More CDs in the mail. Amazon's "Used & New from $1.50" links are luring me into buying a ton of stuff, even though it's not necessarily a good deal when shipping is factored in. Still, it's easier than trolling the meager selection of the local used CD stores.
I got a bunch of CDs that my brother played a lot in 1992. Some of them are amusingly dated and really bad, musically, much worse than I remember. Many of them kick the dead horse of the day, televangelists. Does it seem pointless and boring only in hindsight, because televangelists eventually discredited themselves? Was it pointless and boring to begin with? What dead horse will we look back on in 10 years and say, "Why did people think it was interesting or necessary to speak out against that?" Reality TV? SUVs?
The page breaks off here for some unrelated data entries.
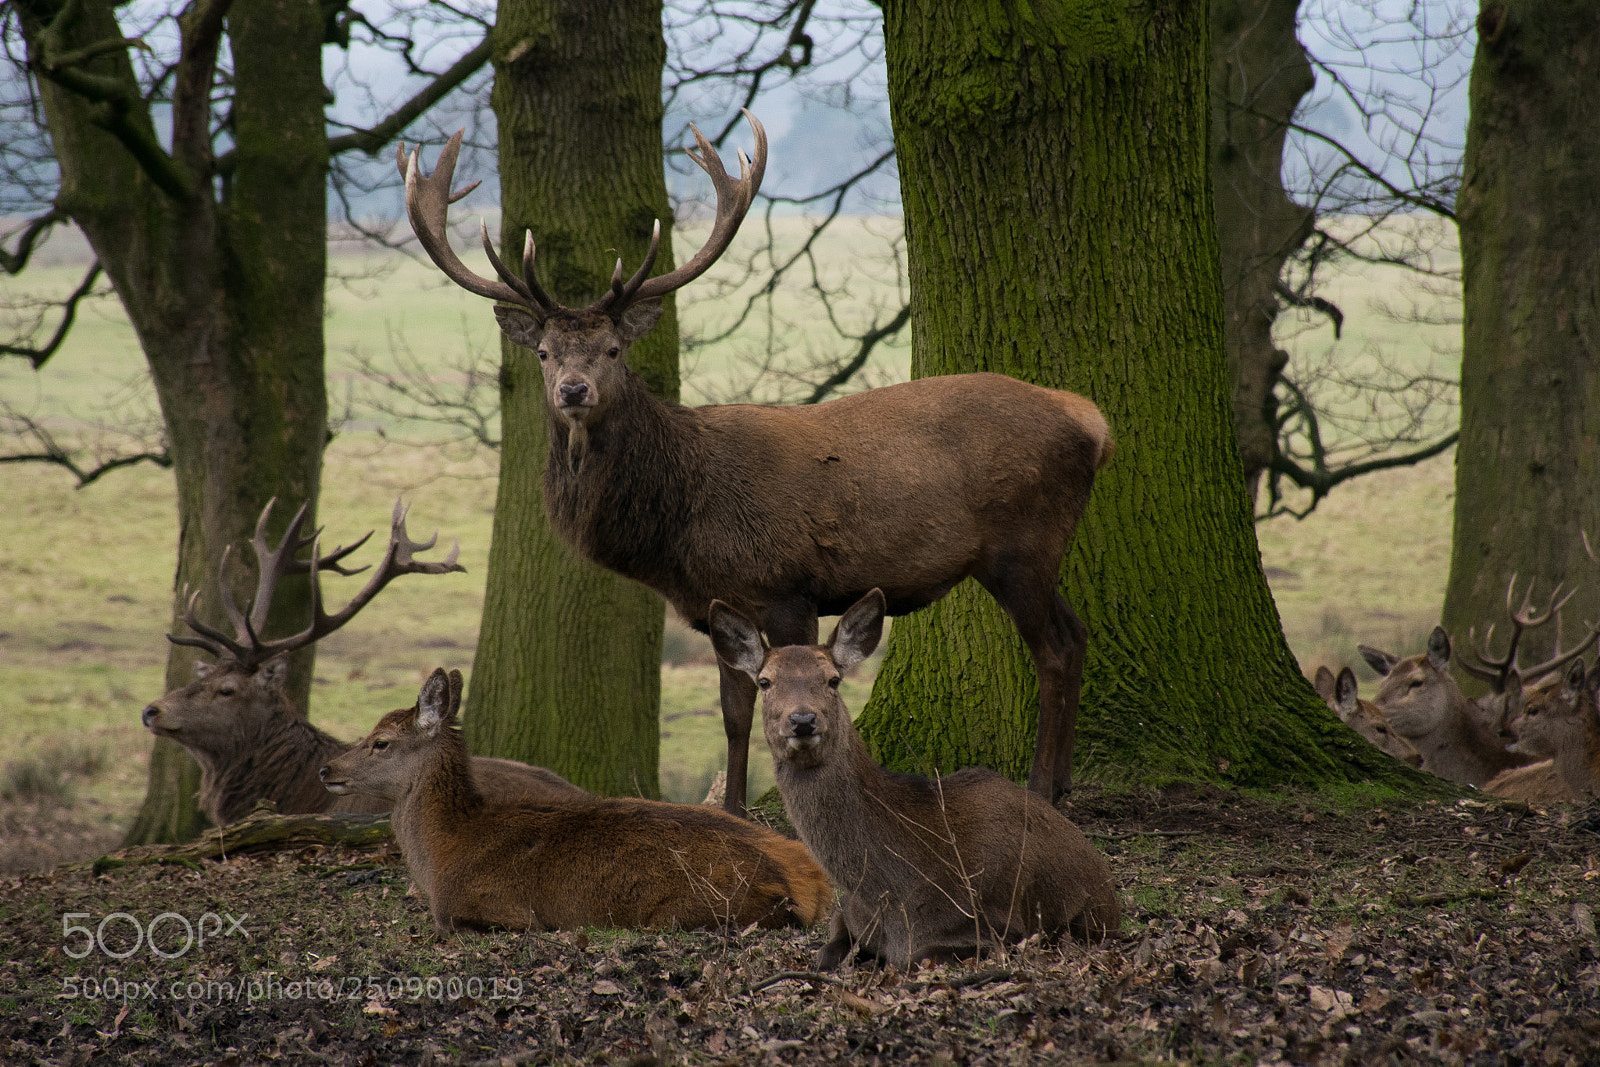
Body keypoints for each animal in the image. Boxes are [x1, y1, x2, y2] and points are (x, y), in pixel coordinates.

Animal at [320, 668, 832, 933]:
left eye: (381, 741)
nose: (328, 769)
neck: (444, 852)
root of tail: (810, 884)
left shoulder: (499, 910)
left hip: (692, 911)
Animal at [398, 112, 1113, 817]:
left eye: (613, 349)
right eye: (544, 353)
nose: (574, 391)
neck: (678, 526)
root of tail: (1093, 423)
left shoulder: (787, 585)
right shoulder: (715, 601)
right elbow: (736, 711)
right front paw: (735, 809)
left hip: (1022, 541)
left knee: (1055, 647)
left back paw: (1041, 789)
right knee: (1077, 634)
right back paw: (1063, 781)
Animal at [708, 589, 1120, 970]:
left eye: (833, 680)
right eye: (765, 681)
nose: (803, 720)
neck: (890, 899)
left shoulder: (997, 926)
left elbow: (913, 959)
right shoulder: (847, 913)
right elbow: (825, 953)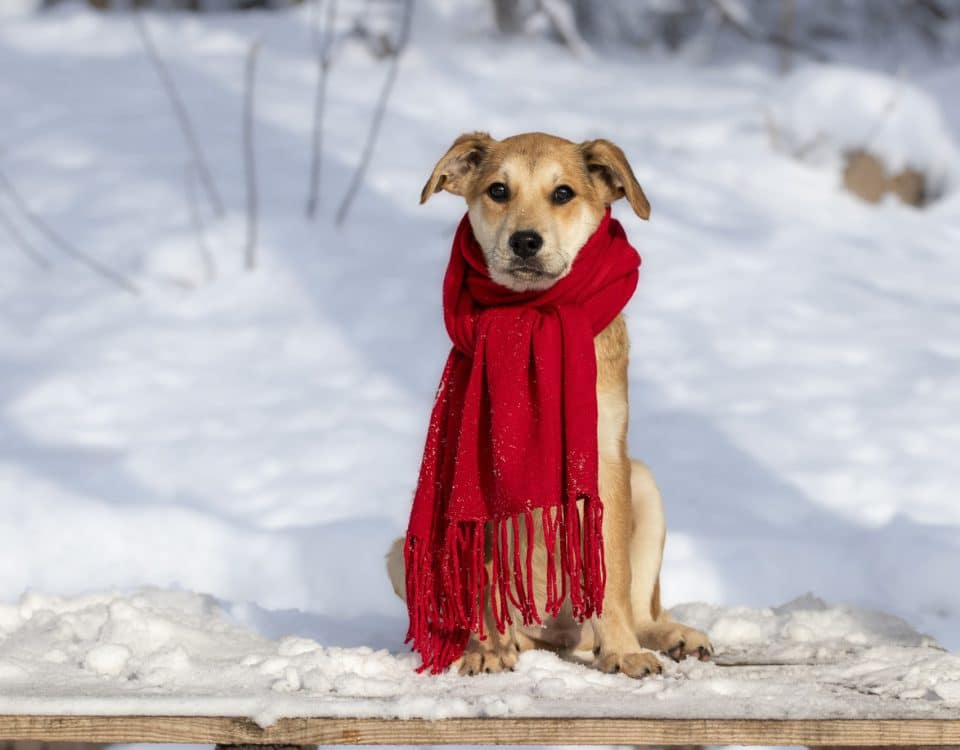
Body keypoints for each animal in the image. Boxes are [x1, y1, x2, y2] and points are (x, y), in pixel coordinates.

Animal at [386, 132, 708, 680]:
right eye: (498, 190)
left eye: (563, 193)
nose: (525, 242)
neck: (531, 314)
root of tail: (560, 634)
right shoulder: (473, 476)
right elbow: (480, 574)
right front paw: (482, 648)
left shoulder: (602, 460)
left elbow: (612, 574)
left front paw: (622, 651)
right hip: (400, 553)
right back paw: (503, 642)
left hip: (644, 481)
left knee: (643, 609)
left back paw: (667, 636)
Ritalin? Who knows?
- X-Tal: really bad musically, and overbearingly strident political lyrics. I played some for Cody, and his reaction was "It's bad, but it sounds better than the Meat Puppets thing." At least the Meat Puppets thing was interesting, though.
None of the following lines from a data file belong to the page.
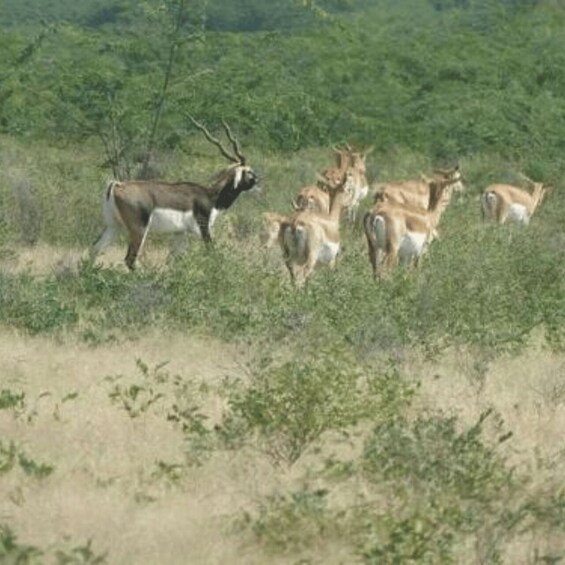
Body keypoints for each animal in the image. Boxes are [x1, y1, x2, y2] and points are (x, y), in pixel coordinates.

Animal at [91, 115, 258, 270]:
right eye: (249, 171)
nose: (258, 180)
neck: (212, 196)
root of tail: (117, 185)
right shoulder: (203, 229)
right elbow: (212, 252)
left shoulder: (181, 233)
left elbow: (173, 261)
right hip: (139, 229)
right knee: (129, 259)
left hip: (114, 226)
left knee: (95, 249)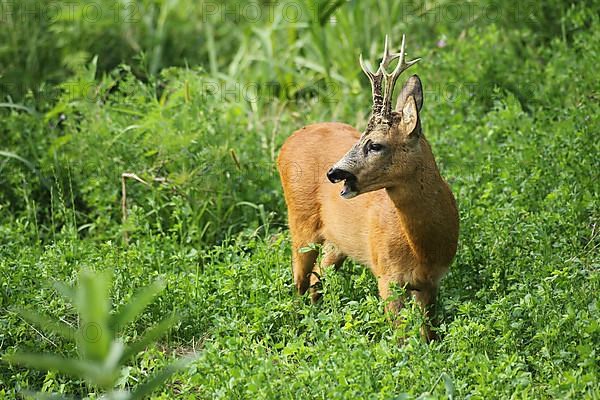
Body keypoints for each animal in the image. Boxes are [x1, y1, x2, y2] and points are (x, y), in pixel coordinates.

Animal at [276, 35, 460, 340]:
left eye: (374, 144)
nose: (333, 173)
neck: (423, 248)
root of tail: (288, 141)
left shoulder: (431, 282)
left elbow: (428, 334)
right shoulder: (387, 276)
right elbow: (401, 337)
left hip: (337, 242)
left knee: (318, 276)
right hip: (300, 222)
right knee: (298, 281)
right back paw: (296, 330)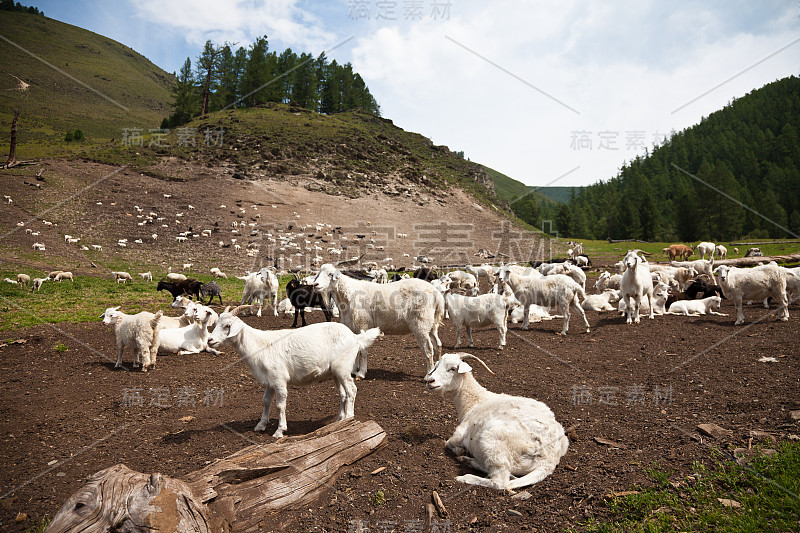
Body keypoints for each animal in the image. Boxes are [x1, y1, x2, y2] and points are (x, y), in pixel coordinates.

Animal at [206, 306, 382, 434]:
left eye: (227, 326)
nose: (210, 340)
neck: (259, 345)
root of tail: (355, 337)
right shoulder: (270, 381)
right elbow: (265, 401)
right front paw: (261, 425)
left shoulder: (279, 379)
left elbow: (280, 405)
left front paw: (279, 431)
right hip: (336, 372)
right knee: (343, 393)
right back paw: (341, 419)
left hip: (343, 368)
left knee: (352, 390)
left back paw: (350, 418)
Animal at [310, 264, 444, 376]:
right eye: (318, 274)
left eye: (330, 274)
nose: (315, 285)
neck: (348, 296)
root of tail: (436, 293)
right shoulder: (353, 327)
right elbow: (355, 349)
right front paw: (353, 370)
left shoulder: (363, 325)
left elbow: (363, 351)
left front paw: (361, 373)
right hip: (431, 324)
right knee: (438, 344)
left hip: (420, 323)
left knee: (428, 349)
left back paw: (428, 374)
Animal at [424, 354, 568, 490]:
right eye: (436, 366)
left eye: (453, 368)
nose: (430, 381)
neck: (476, 401)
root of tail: (549, 459)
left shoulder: (460, 434)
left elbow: (448, 442)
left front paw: (460, 451)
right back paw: (467, 460)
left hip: (493, 442)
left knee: (500, 482)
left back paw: (465, 475)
- Harm Farm: pretty cool music, almost terminally silly
- Sugar: cool music, dead-horse televangelist kicking, good stuff though
- The Magnolias: cool
In 1997 or so, I went on a silly swag-buying spree at (of all places) Alias|Wavefront. I used to wear the Alias|Wavefront t-shirt around everywhere, and sometimes music nerds would stop me: "Hey, is that an Alias Records shirt, man?" Nope, it's just a computer thing. Sorry.